↓↓↓
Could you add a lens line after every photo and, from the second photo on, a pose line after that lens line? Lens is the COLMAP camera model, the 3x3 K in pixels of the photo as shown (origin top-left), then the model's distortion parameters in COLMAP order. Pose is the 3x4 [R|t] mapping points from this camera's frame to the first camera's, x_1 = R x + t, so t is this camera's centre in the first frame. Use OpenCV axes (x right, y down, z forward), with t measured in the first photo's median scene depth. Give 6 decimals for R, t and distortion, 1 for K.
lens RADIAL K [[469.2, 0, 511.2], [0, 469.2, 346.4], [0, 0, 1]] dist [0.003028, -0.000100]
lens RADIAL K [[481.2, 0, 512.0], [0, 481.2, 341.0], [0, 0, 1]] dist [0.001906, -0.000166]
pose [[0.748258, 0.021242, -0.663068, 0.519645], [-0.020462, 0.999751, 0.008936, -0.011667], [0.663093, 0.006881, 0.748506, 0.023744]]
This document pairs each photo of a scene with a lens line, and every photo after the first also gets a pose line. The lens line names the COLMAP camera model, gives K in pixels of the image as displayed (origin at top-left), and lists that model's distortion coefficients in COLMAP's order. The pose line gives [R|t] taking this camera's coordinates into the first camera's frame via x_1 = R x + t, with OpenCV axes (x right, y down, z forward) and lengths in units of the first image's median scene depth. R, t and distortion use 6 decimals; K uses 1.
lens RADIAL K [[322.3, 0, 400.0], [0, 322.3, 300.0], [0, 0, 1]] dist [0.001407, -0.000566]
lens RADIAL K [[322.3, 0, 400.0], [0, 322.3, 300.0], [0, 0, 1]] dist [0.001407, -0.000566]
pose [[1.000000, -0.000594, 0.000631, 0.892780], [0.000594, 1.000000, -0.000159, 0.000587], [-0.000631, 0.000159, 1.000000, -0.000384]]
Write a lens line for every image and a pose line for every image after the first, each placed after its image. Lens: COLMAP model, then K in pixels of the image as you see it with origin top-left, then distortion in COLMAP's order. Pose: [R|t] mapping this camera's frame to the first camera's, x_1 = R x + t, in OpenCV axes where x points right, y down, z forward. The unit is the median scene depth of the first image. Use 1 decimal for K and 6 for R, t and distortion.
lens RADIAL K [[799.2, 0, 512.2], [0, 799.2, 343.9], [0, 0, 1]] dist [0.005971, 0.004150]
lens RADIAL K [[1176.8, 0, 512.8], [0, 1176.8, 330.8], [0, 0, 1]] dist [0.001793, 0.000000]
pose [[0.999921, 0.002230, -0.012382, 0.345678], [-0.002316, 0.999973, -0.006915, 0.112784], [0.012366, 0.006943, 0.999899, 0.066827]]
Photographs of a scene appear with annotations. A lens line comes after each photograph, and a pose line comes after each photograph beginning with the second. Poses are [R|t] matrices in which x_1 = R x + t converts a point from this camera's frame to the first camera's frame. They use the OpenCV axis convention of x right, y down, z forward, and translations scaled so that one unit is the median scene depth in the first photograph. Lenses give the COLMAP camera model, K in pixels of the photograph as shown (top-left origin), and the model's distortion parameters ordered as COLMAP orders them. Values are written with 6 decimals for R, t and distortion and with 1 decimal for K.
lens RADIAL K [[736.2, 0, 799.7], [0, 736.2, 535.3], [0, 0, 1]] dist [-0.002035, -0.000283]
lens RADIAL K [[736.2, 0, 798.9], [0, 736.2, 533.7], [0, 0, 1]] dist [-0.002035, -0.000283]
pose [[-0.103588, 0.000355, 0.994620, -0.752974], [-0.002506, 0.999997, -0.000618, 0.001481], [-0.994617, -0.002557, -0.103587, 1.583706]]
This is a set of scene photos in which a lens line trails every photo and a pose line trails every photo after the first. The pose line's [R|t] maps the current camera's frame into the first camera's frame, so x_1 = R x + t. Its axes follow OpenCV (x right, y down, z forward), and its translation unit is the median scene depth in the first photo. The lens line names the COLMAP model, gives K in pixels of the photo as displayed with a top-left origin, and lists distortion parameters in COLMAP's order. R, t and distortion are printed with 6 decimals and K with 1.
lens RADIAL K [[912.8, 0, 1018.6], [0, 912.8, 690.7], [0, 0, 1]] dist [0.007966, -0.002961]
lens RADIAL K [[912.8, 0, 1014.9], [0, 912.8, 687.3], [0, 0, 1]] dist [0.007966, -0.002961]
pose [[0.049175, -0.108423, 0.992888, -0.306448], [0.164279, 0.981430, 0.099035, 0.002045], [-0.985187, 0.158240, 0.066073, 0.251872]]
↑↑↑
Word for word, set down all of the material.

Could you add a lens line after every photo and, from the second photo on, a pose line after that lens line? Lens is the COLMAP camera model, the 3x3 K in pixels of the photo as shown (origin top-left), then the model's distortion parameters in COLMAP order. Pose is the 3x4 [R|t] mapping points from this camera's frame to the first camera's, x_1 = R x + t, so t is this camera's centre in the first frame. Use OpenCV axes (x right, y down, z forward), with t measured in the first photo's median scene depth. Give 6 decimals for R, t and distortion, 1 for K.
lens RADIAL K [[469.2, 0, 511.2], [0, 469.2, 346.4], [0, 0, 1]] dist [0.003028, -0.000100]
lens RADIAL K [[481.2, 0, 512.0], [0, 481.2, 341.0], [0, 0, 1]] dist [0.001906, -0.000166]
pose [[0.748258, 0.021242, -0.663068, 0.519645], [-0.020462, 0.999751, 0.008936, -0.011667], [0.663093, 0.006881, 0.748506, 0.023744]]
This document pairs each photo of a scene with a lens line, and every photo after the first also gets a pose line. The lens line names the COLMAP camera model, gives K in pixels of the image as displayed (origin at top-left), and lists that model's distortion coefficients in COLMAP's order. The pose line gives [R|t] taking this camera's coordinates into the first camera's frame via x_1 = R x + t, with OpenCV axes (x right, y down, z forward) and lengths in units of the first image's median scene depth. R, t and distortion use 6 decimals; K uses 1.
lens RADIAL K [[322.3, 0, 400.0], [0, 322.3, 300.0], [0, 0, 1]] dist [0.001407, -0.000566]
lens RADIAL K [[322.3, 0, 400.0], [0, 322.3, 300.0], [0, 0, 1]] dist [0.001407, -0.000566]
pose [[1.000000, -0.000594, 0.000631, 0.892780], [0.000594, 1.000000, -0.000159, 0.000587], [-0.000631, 0.000159, 1.000000, -0.000384]]
Write a lens line for every image and a pose line for every image after the first, each placed after its image. Lens: COLMAP model, then K in pixels of the image as you see it with origin top-left, then distortion in COLMAP's order. Pose: [R|t] mapping this camera's frame to the first camera's, x_1 = R x + t, in OpenCV axes where x points right, y down, z forward. The unit is the median scene depth of the first image. Use 1 decimal for K and 6 for R, t and distortion.
lens RADIAL K [[799.2, 0, 512.2], [0, 799.2, 343.9], [0, 0, 1]] dist [0.005971, 0.004150]
lens RADIAL K [[1176.8, 0, 512.8], [0, 1176.8, 330.8], [0, 0, 1]] dist [0.001793, 0.000000]
pose [[0.999921, 0.002230, -0.012382, 0.345678], [-0.002316, 0.999973, -0.006915, 0.112784], [0.012366, 0.006943, 0.999899, 0.066827]]
Photographs of a scene appear with annotations. A lens line comes after each photograph, and a pose line comes after each photograph beginning with the second. Poses are [R|t] matrices in which x_1 = R x + t converts a point from this camera's frame to the first camera's frame. They use the OpenCV axis convention of x right, y down, z forward, and translations scaled so that one unit is the median scene depth in the first photograph. Lenses give the COLMAP camera model, K in pixels of the photograph as shown (top-left origin), and the model's distortion parameters ordered as COLMAP orders them. Values are written with 6 decimals for R, t and distortion and with 1 decimal for K.
lens RADIAL K [[736.2, 0, 799.7], [0, 736.2, 535.3], [0, 0, 1]] dist [-0.002035, -0.000283]
lens RADIAL K [[736.2, 0, 798.9], [0, 736.2, 533.7], [0, 0, 1]] dist [-0.002035, -0.000283]
pose [[-0.103588, 0.000355, 0.994620, -0.752974], [-0.002506, 0.999997, -0.000618, 0.001481], [-0.994617, -0.002557, -0.103587, 1.583706]]
This is a set of scene photos in which a lens line trails every photo and a pose line trails every photo after the first. The pose line's [R|t] maps the current camera's frame into the first camera's frame, so x_1 = R x + t. Its axes follow OpenCV (x right, y down, z forward), and its translation unit is the median scene depth in the first photo. The lens line names the COLMAP model, gives K in pixels of the photo as displayed with a top-left origin, and lists distortion parameters in COLMAP's order. R, t and distortion are printed with 6 decimals and K with 1.
lens RADIAL K [[912.8, 0, 1018.6], [0, 912.8, 690.7], [0, 0, 1]] dist [0.007966, -0.002961]
lens RADIAL K [[912.8, 0, 1014.9], [0, 912.8, 687.3], [0, 0, 1]] dist [0.007966, -0.002961]
pose [[0.049175, -0.108423, 0.992888, -0.306448], [0.164279, 0.981430, 0.099035, 0.002045], [-0.985187, 0.158240, 0.066073, 0.251872]]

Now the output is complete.